The designer is very respectful of Missoni’s history, but after his tour collection presented in June, Grazioli felt he could be bolder and “have more fun” with the spring lineup.

For example, keeping in mind the connection with the past, but translating it for the future, he introduced several transparencies. “I was influenced by the fact that [founders] Rosita and Ottavio Missoni were banned from showing in Florence after the collection they presented in 1967 [as part of the Sala Bianca designers] it was considered very scandalous”, recalls Grazioli. The incident was caused by Missoni’s decision to present the collection with braless models because they came in the wrong color and the exposed breasts underneath the clothes caused a stir at the time.

Fast forward to the present day, it is clear that no one will be up in arms and in any case the collection is never vulgar, and the transparencies quite sophisticated.

Ottavio Missoni was born in Dubrovnik and, perhaps also influenced by his summer holidays in Croatia, along whose coast the patriarch and his wife sailed, Grazioli revisited the past by renewing Rosita’s use of the bust – lit by flames and zigzag of the brand. models.

However, the designer restrained the use of Missoni codes and patterns, juxtaposing them with color block details or overlaying them as a single element on a dress and updating them in new weights and techniques – the brand’s craftsmanship is always visible.
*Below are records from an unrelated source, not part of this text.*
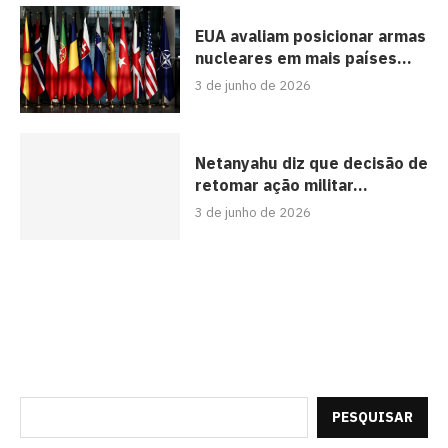
EUA avaliam posicionar armas
nucleares em mais países...
3 de junho de 2026
Netanyahu diz que decisão de
retomar ação militar...
3 de junho de 2026
PESQUISAR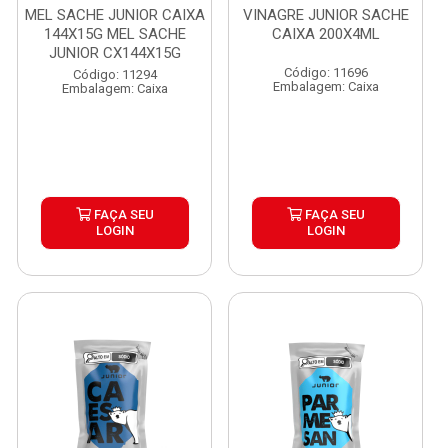
MEL SACHE JUNIOR CAIXA
VINAGRE JUNIOR SACHE
144X15G MEL SACHE
CAIXA 200X4ML
JUNIOR CX144X15G
Código: 11696
Código: 11294
Embalagem: Caixa
Embalagem: Caixa
FAÇA SEU
FAÇA SEU
LOGIN
LOGIN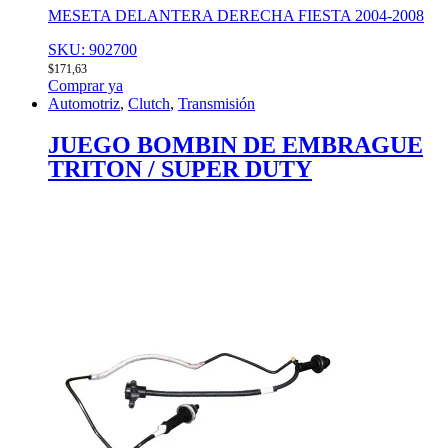
MESETA DELANTERA DERECHA FIESTA 2004-2008
SKU: 902700
$
171,63
Comprar ya
Automotriz
,
Clutch
,
Transmisión
JUEGO BOMBIN DE EMBRAGUE
TRITON / SUPER DUTY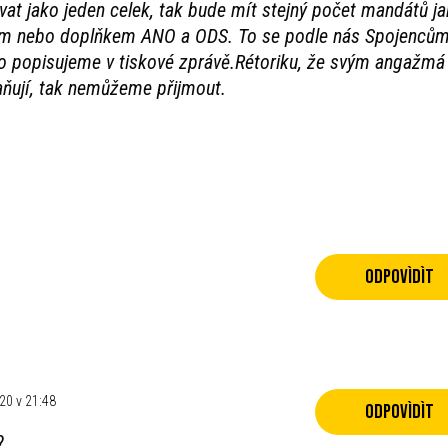
at jako jeden celek, tak bude mít stejný počet mandátů j
kem nebo doplňkem ANO a ODS. To se podle nás Spojenců
 popisujeme v tiskové zprávě.Rétoriku, že svým angažmá
aňují, tak nemůžeme přijmout.
Odpovìdìt
020 v 21:48
Odpovìdìt
?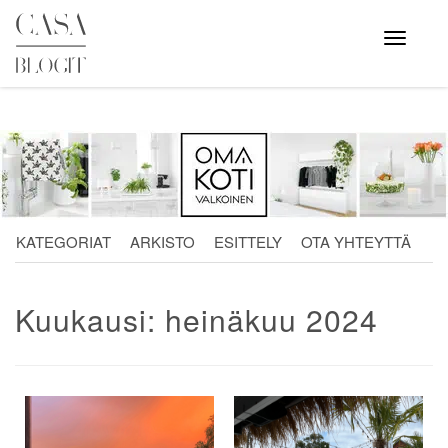
Skip
to
Avaa
valikko
content
KATEGORIAT
ARKISTO
ESITTELY
OTA YHTEYTTÄ
Kuukausi:
heinäkuu 2024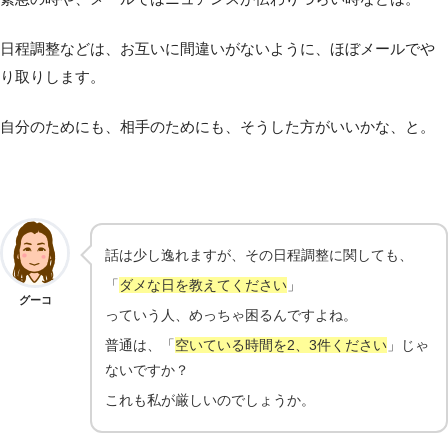
日程調整などは、お互いに間違いがないように、ほぼメールでや
り取りします。
自分のためにも、相手のためにも、そうした方がいいかな、と。
話は少し逸れますが、その日程調整に関しても、
「
ダメな日を教えてください
」
グーコ
っていう人、めっちゃ困るんですよね。
普通は、「
空いている時間を2、3件ください
」じゃ
ないですか？
これも私が厳しいのでしょうか。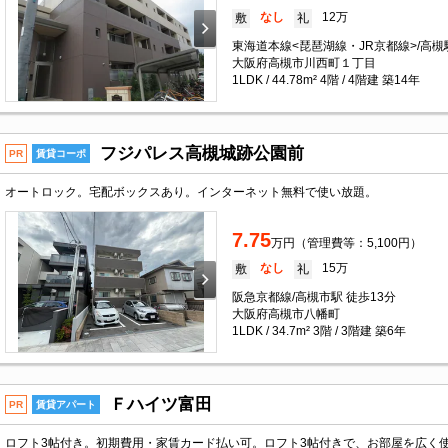
なし
12万
敷
礼
東海道本線<琵琶湖線・JR京都線>/高槻駅
大阪府高槻市川西町１丁目
1LDK / 44.78m² 4階 / 4階建 築14年
フジパレス高槻城跡公園前
PR
賃貸コーポ
オートロック。宅配ボックスあり。インターネット無料で使い放題。
7.75
万円（管理費等：5,100円）
なし
15万
敷
礼
阪急京都線/高槻市駅 徒歩13分
大阪府高槻市八幡町
1LDK / 34.7m² 3階 / 3階建 築6年
Ｆハイツ富田
PR
賃貸アパート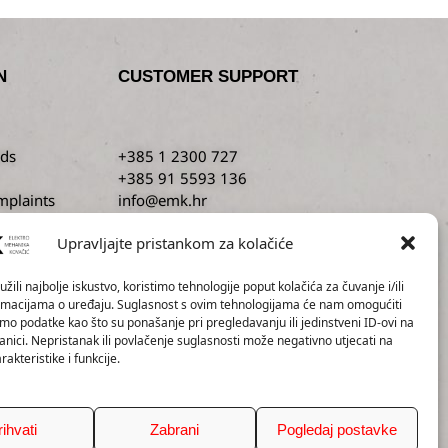
N
CUSTOMER SUPPORT
ds
+385 1 2300 727
+385 91 5593 136
mplaints
info@emk.hr
servis@emk.hr
Upravljajte pristankom za kolačiće
žili najbolje iskustvo, koristimo tehnologije poput kolačića za čuvanje i/ili
ormacijama o uređaju. Suglasnost s ovim tehnologijama će nam omogućiti
o podatke kao što su ponašanje pri pregledavanju ili jedinstveni ID-ovi na
anici. Nepristanak ili povlačenje suglasnosti može negativno utjecati na
akteristike i funkcije.
rihvati
Zabrani
Pogledaj postavke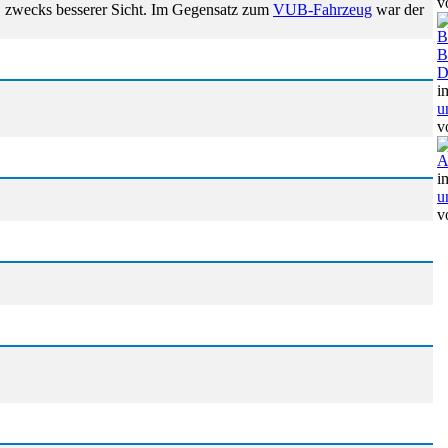
v
, zwecks besserer Sicht. Im Gegensatz zum
VUB-Fahrzeug
war der
B
B
D
i
u
v
A
i
u
v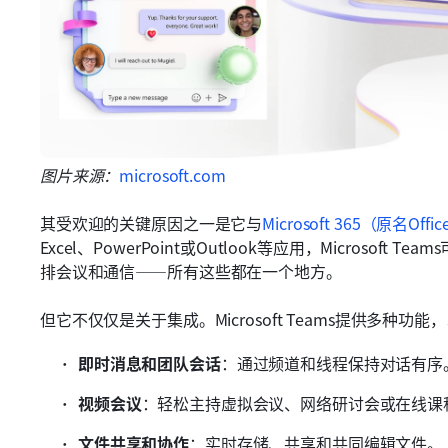
图片来源：
microsoft.com
其受欢迎的关键原因之一是它与
Microsoft 365（原名Offic
Excel、PowerPoint或Outlook等应用，Microso
排会议和通信——所有这些都在一个地方。
但它不仅仅是关于集成。Microsoft Teams提供多种
即时消息和团队会话
：通过频道和线程保持对话有序
视频会议
：轻松主持虚拟会议、网络研讨会或在线课
文件共享和协作
：实时存储、共享和共同编辑文件。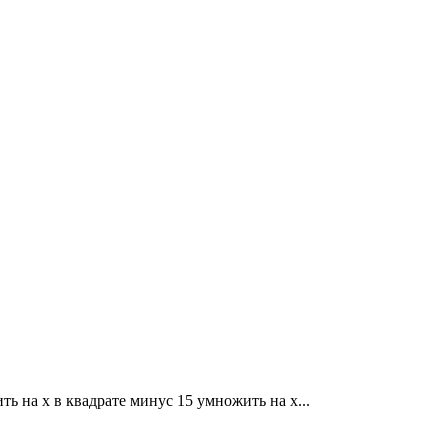
ть на x в квадрате минус 15 умножить на x...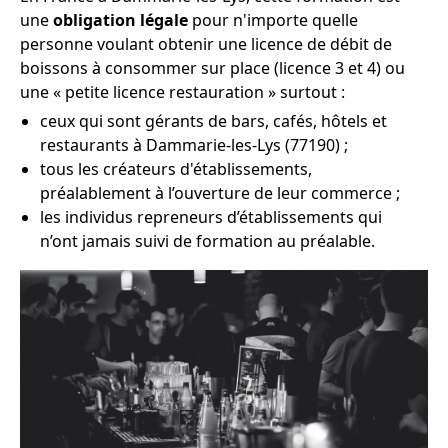
une
obligation légale
pour n'importe quelle
personne voulant obtenir une licence de débit de
boissons à consommer sur place (licence 3 et 4) ou
une « petite licence restauration » surtout :
ceux qui sont gérants de bars, cafés, hôtels et
restaurants à Dammarie-les-Lys (77190) ;
tous les créateurs d'établissements,
préalablement à l’ouverture de leur commerce ;
les individus repreneurs d’établissements qui
n’ont jamais suivi de formation au préalable.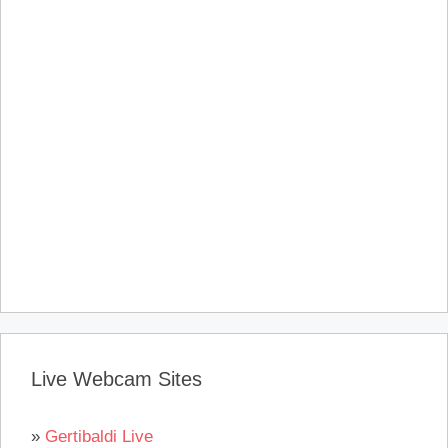
Live Webcam Sites
»
Gertibaldi Live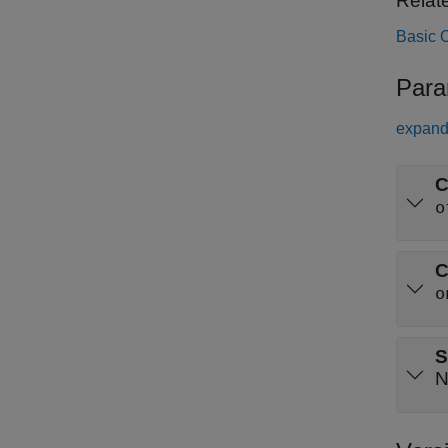
Relat
Basic 
Para
expand 
C
o
C
o
S
N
Innovation also came from knotted and draped fabrics that added movement to body-hugging dresses, and sexy fringed skirts.

Whether short or tall, the silhouette was vertical, tailored and “body conscious,” Grazioli said, as one of his goals was to “enhance the female body.”

A graduate of Milan’s Istituto Europeo di Design, Grazioli, who joined Missoni in March, developed his career in Paris. During an internship at Staff International, he met Martin Margiela and continued to work with the designer on women’s collections until 2013. In 2015, after a stint as senior women’s designer at Hermès, he made another appointment personally important, meeting Riccardo Tisci and Riccardo Tisci and becoming director of collections at Givenchy. Grazioli then followed Tisci to become runway collection director at Burberry.

The change in creative direction at Missoni is part of the five-year plan laid out by chief executive Livio Proli, who joined the company from Giorgio Armani Group in 2020, after Italian fund FSI took a 41.2 percent stake in the family-owned company. Fashion house in 2018.